§ Given data
┄┄┄┄┄┄┄┄┄┄┄┄┄┄┄┄┄┄┄┄
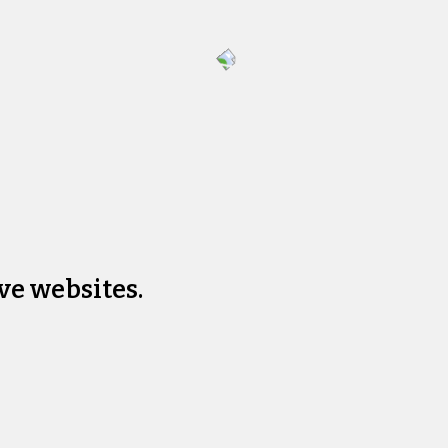
ve websites.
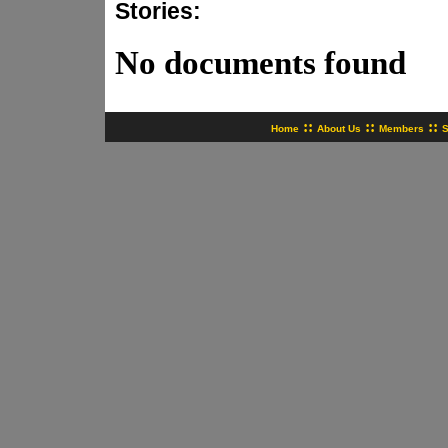
Stories:
No documents found
::
::
::
Home
About Us
Members
S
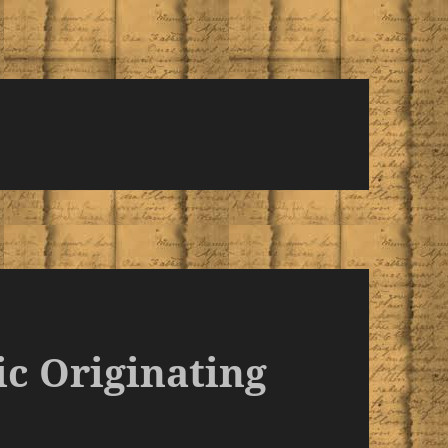
ic Originating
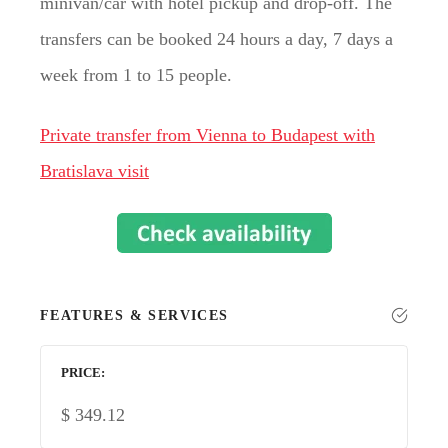
minivan/car with hotel pickup and drop-off. The
transfers can be booked 24 hours a day, 7 days a
week from 1 to 15 people.
Private transfer from Vienna to Budapest with
Bratislava visit
FEATURES & SERVICES
PRICE
$
349.12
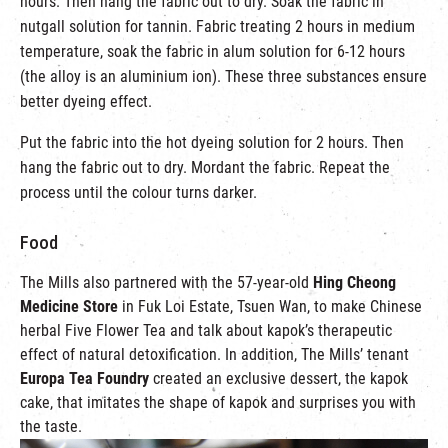
hours. Then hang the fabric out to dry. Soak the fabric in
nutgall solution for tannin. Fabric treating 2 hours in medium
temperature, soak the fabric in alum solution for 6-12 hours
(the alloy is an aluminium ion). These three substances ensure
better dyeing effect.
Put the fabric into the hot dyeing solution for 2 hours. Then
hang the fabric out to dry. Mordant the fabric. Repeat the
process until the colour turns darker.
Food
The Mills also partnered with the 57-year-old
Hing Cheong
Medicine Store
in Fuk Loi Estate, Tsuen Wan, to make Chinese
herbal Five Flower Tea and talk about kapok’s therapeutic
effect of natural detoxification. In addition, The Mills’ tenant
Europa Tea Foundry
created an exclusive dessert, the kapok
cake, that imitates the shape of kapok and surprises you with
the taste.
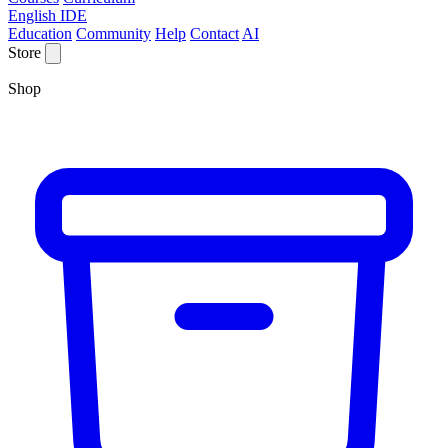
English IDE
Education
Community
Help
Contact
AI
Store
Shop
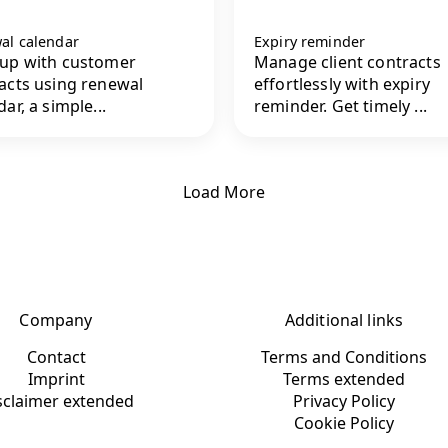
al calendar
Expiry reminder
up with customer
Manage client contracts
acts using renewal
effortlessly with expiry
ar, a simple...
reminder. Get timely ...
Load More
Company
Additional links
Contact
Terms and Conditions
Imprint
Terms extended
sclaimer extended
Privacy Policy
Cookie Policy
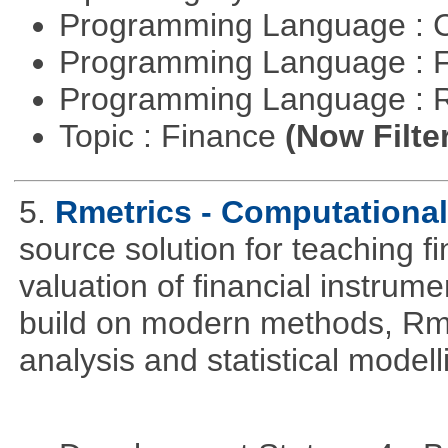
Programming Language : 
Programming Language : 
Programming Language : 
Topic : Finance
(Now Filte
5.
Rmetrics - Computationa
source solution for teaching f
valuation of financial instrum
build on modern methods, Rme
analysis and statistical modell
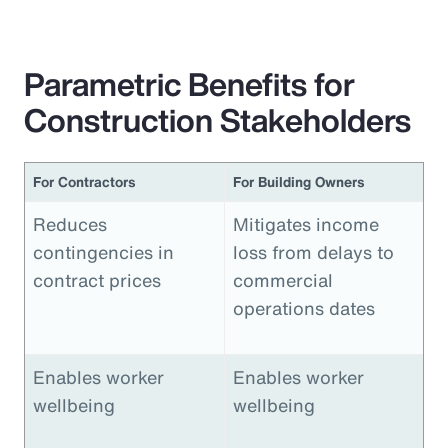
Parametric Benefits for
Construction Stakeholders
For Contractors
For Building Owners
Reduces
Mitigates income
contingencies in
loss from delays to
contract prices
commercial
operations dates
Enables worker
Enables worker
wellbeing
wellbeing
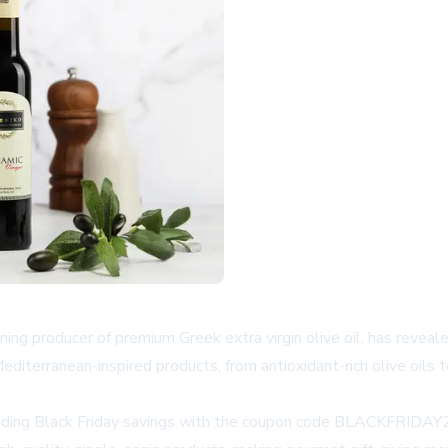
g producer of premium Greek extra virgin olive oil, has revealed 
diterranean-inspired products, from antioxidant-rich olive oils t
roviding Black Friday savings with the coupon code BLACKFRIDA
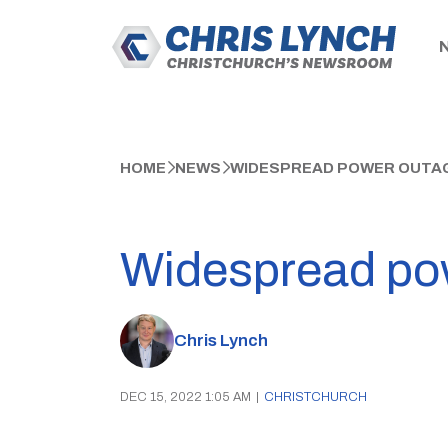
HOME
NEWS
WIDESPREAD POWER OUTAG
Widespread pow
Chris Lynch
DEC 15, 2022 1:05 AM
|
CHRISTCHURCH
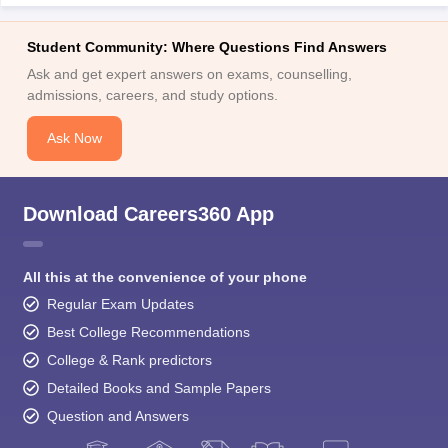
Student Community: Where Questions Find Answers
Ask and get expert answers on exams, counselling,
admissions, careers, and study options.
Ask Now
Download Careers360 App
All this at the convenience of your phone
Regular Exam Updates
Best College Recommendations
College & Rank predictors
Detailed Books and Sample Papers
Question and Answers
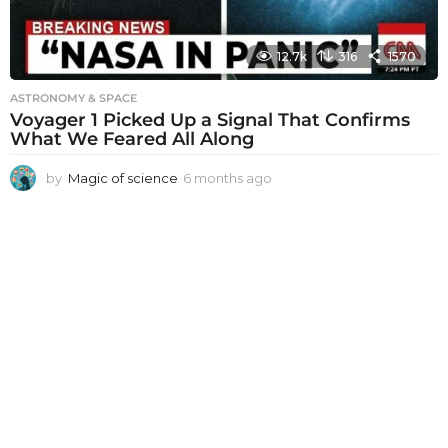
12.7k
316
1570
ASTRONOMY & SPACE
Voyager 1 Picked Up a Signal That Confirms
What We Feared All Along
by
Magic of science
6 months ago
6
m
o
n
t
h
s
a
g
o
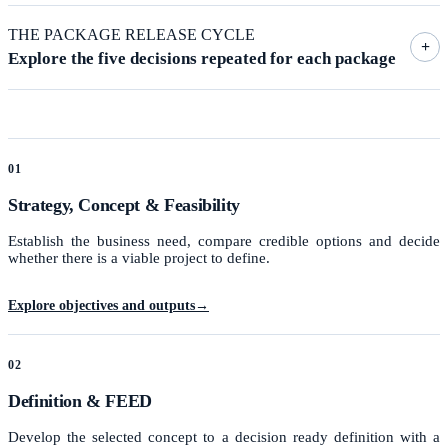
THE PACKAGE RELEASE CYCLE
+
Explore the five decisions repeated for each package
01
Strategy, Concept & Feasibility
Establish the business need, compare credible options and decide
whether there is a viable project to define.
Explore objectives and outputs
→
02
Definition & FEED
Develop the selected concept to a decision ready definition with a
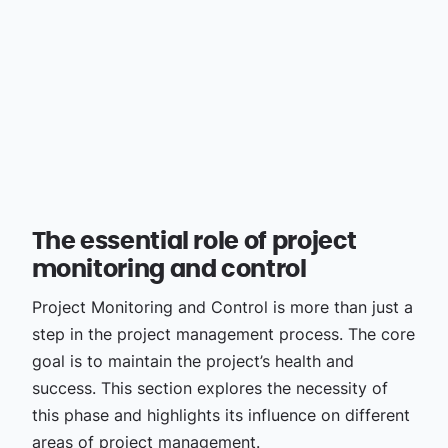
The essential role of project
monitoring and control
Project Monitoring and Control is more than just a
step in the project management process. The core
goal is to maintain the project’s health and
success. This section explores the necessity of
this phase and highlights its influence on different
areas of project management.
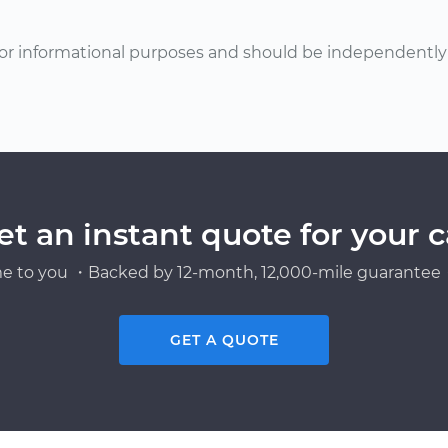
or informational purposes and should be independently v
et an instant quote for your c
e to you ・Backed by 12-month, 12,000-mile guarantee・
GET A QUOTE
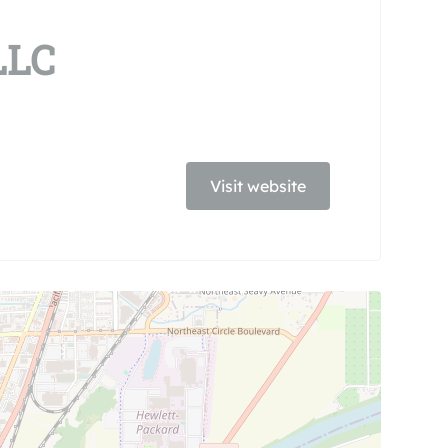
LLC
Visit website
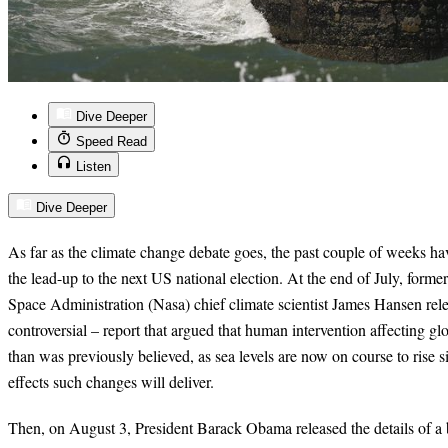
Dive Deeper
Speed Read
Listen
Dive Deeper
As far as the climate change debate goes, the past couple of weeks 
the lead-up to the next US national election. At the end of July, form
Space Administration (Nasa) chief climate scientist James Hansen rel
controversial – report that argued that human intervention affecting gl
than was previously believed, as sea levels are now on course to rise si
effects such changes will deliver.
Then, on August 3, President Barack Obama released the details of a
┄┄┄┄┄┄┄┄┄┄┄┄┄┄┄┄┄┄┄┄
§ Problem statement
Give back the text of every record above word for word, leaving out the pictures.

§ Result
ve websites.
Stories:
No documents found
::
::
::
Home
About Us
Members
S
ic Originating
minivan/car with hotel pickup and drop-off. The
transfers can be booked 24 hours a day, 7 days a
week from 1 to 15 people.
Private transfer from Vienna to Budapest with
Bratislava visit
FEATURES & SERVICES
PRICE
$
349.12
hours. Then hang the fabric out to dry. Soak the fabric in
nutgall solution for tannin. Fabric treating 2 hours in medium
temperature, soak the fabric in alum solution for 6-12 hours
(the alloy is an aluminium ion). These three substances ensure
better dyeing effect.
Put the fabric into the hot dyeing solution for 2 hours. Then
hang the fabric out to dry. Mordant the fabric. Repeat the
process until the colour turns darker.
Food
The Mills also partnered with the 57-year-old
Hing Cheong
Medicine Store
in Fuk Loi Estate, Tsuen Wan, to make Chinese
herbal Five Flower Tea and talk about kapok’s therapeutic
effect of natural detoxification. In addition, The Mills’ tenant
Europa Tea Foundry
created an exclusive dessert, the kapok
cake, that imitates the shape of kapok and surprises you with
the taste.
English IDE
Education
Community
Help
Contact
AI
Store
Shop
al calendar
Expiry reminder
up with customer
Manage client contracts
acts using renewal
effortlessly with expiry
ar, a simple...
reminder. Get timely ...
Load More
Company
Additional links
Contact
Terms and Conditions
Imprint
Terms extended
sclaimer extended
Privacy Policy
Cookie Policy
Programming Language : 
Programming Language : 
Programming Language : 
Topic : Finance
(Now Filte
5.
Rmetrics - Computationa
source solution for teaching f
valuation of financial instrum
build on modern methods, Rme
analysis and statistical modell
Parametric Benefits for
Construction Stakeholders
For Contractors
For Building Owners
Reduces
Mitigates income
contingencies in
loss from delays to
contract prices
commercial
operations dates
Enables worker
Enables worker
wellbeing
wellbeing
g producer of premium Greek extra virgin olive oil, has revealed 
diterranean-inspired products, from antioxidant-rich olive oils t
roviding Black Friday savings with the coupon code BLACKFRIDA
HOME
NEWS
WIDESPREAD POWER OUTAG
Widespread pow
Chris Lynch
DEC 15, 2022 1:05 AM
|
CHRISTCHURCH
Student Community: Where Questions Find Answers
Ask and get expert answers on exams, counselling,
admissions, careers, and study options.
Ask Now
Download Careers360 App
All this at the convenience of your phone
Regular Exam Updates
Best College Recommendations
College & Rank predictors
Detailed Books and Sample Papers
Question and Answers
12.7k
316
1570
ASTRONOMY & SPACE
Voyager 1 Picked Up a Signal That Confirms
What We Feared All Along
by
Magic of science
6 months ago
6
m
o
n
t
h
s
a
g
o
THE PACKAGE RELEASE CYCLE
+
Explore the five decisions repeated for each package
01
Strategy, Concept & Feasibility
Establish the business need, compare credible options and decide
whether there is a viable project to define.
Explore objectives and outputs
→
02
Definition & FEED
Develop the selected concept to a decision ready definition with a
The essential role of project
monitoring and control
Project Monitoring and Control is more than just a
step in the project management process. The core
goal is to maintain the project’s health and
success. This section explores the necessity of
this phase and highlights its influence on different
areas of project management.
or informational purposes and should be independently v
et an instant quote for your c
e to you ・Backed by 12-month, 12,000-mile guarantee・
GET A QUOTE
LLC
Visit website
Dive Deeper
Speed Read
Listen
Dive Deeper
As far as the climate change debate goes, the past couple of weeks 
the lead-up to the next US national election. At the end of July, form
Space Administration (Nasa) chief climate scientist James Hansen rel
controversial – report that argued that human intervention affecting gl
than was previously believed, as sea levels are now on course to rise si
effects such changes will deliver.
Then, on August 3, President Barack Obama released the details of a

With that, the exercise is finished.